Question

Derive an expression for the capacitance of a parallel plate capacitor .

Answer 1

As shown in the figure the plate area is $A$ and the separation between them is $d$, the assumption is that $d<<\sqrt[2]{2A}$

$\sqrt[2]{2A}$ is supposed to be dimension of the plates.

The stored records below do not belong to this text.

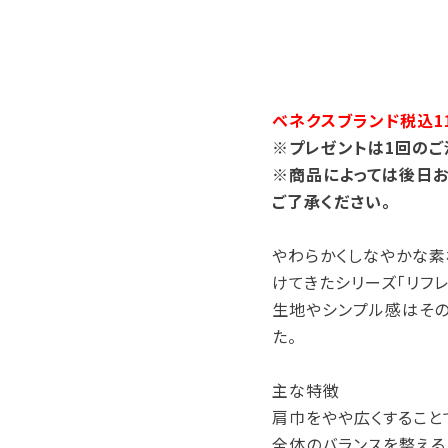
ベネクスブランド税込11
※プレゼントは1回のご
※商品によっては後日お
ご了承ください。
やわらかくしなやかな素
けてきたシリーズ「リフレ
生地やシンプル感はその
た。
主な特徴
肩巾をやや広くすること
全体のバランスを整える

$Value$ of charge density on either plate is $\sigma =\frac{Q}{A}$

The electric field due to positive plate at point P will be $away$ from this plate i.e towards the negative plate and given

by $E_{+}=\frac{\sigma }{2{ϵ}_0}$

Similarly the electric field due to negative plate at point P will be $towards$ the negative plate and given by $E_{-}=\frac{\sigma }{2{ϵ}_0}$

As both fields are in same $direction$ so net field will be their $sum$

so $E=2\times \frac{\sigma }{2{ϵ}_0}=\frac{\sigma }{{ϵ}_0}$

$\text{as d is very small in comparison to the dimension of plate so the field can be treated as constant through out.}$

So potential difference $\Delta V=E\times d=\frac{Qd}{A{ϵ}_0}$

So the capacitance $C=\frac{Q}{\Delta V}=\frac{A{ϵ}_0}{d}$

If dielectric is there in between the plates then just replace the ${ϵ}_0$ by ${ϵ}_r$ where ${ϵ}_r=k{ϵ}_0$